If you assume that cx-xxxx gives you 75bit then cy-yyyy doesn't add another 75bits since it is the same strategy and the same championships. So you only get entropy from repeating procedure: 2bits + 5 almost random numbers (14bits) + bip38 (20) = 36bits.
You may be right, but I thought that
all combinations of
both passphrases would be necessary to break the encrypted private key. So I would think that the full entropy of both are additive.
In any case, I appreciate all the good input for consideration.
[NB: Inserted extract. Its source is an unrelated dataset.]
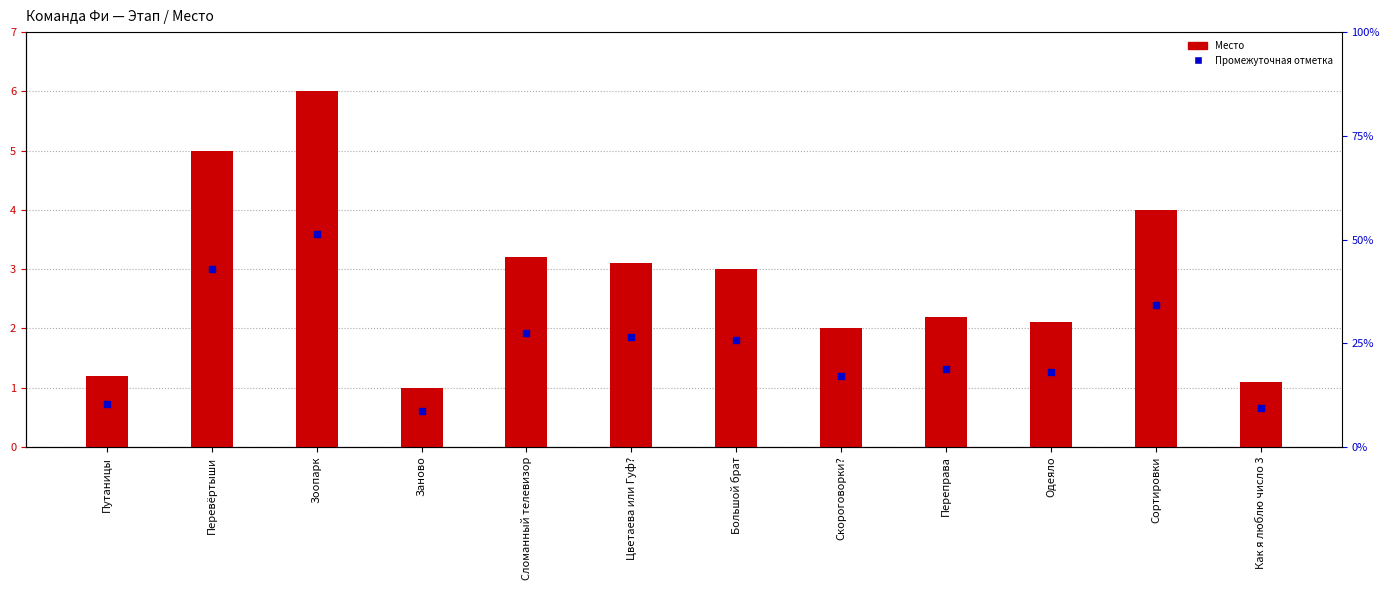

Which series contains the highest Y value?

Место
My intuition tells me that if an underlying structure high enough entropy, and some human convoluted obfuscation is applied, the resulting passphrase output will be safe. But as you point out, the sophistication of the development of cracking techniques will keep getting better.
My point is that while it is possible to create safe brainwallet with human generated obfuscation method, it is very difficult thing to do so. It may be slightly easier to remember, but they require a lot of time to be created. Also, while people can't calculate entropy properly they will never be sure if they created enough of it. Even if you come up with clever and provably safe instructions, most people would just not follow them properly (and the method will no longer be non standard).
Very good points here. However, our whole bitcoin set of processes and methodologies are quite complex and convoluted in themselves. My biggest fear is irrevocably losing my few BTCs. I am very intrigued by encrypted private keys and brainwallets -- so this has been an interesting exploration for me. Besides my small test, I don't know if I will leverage my approach for real.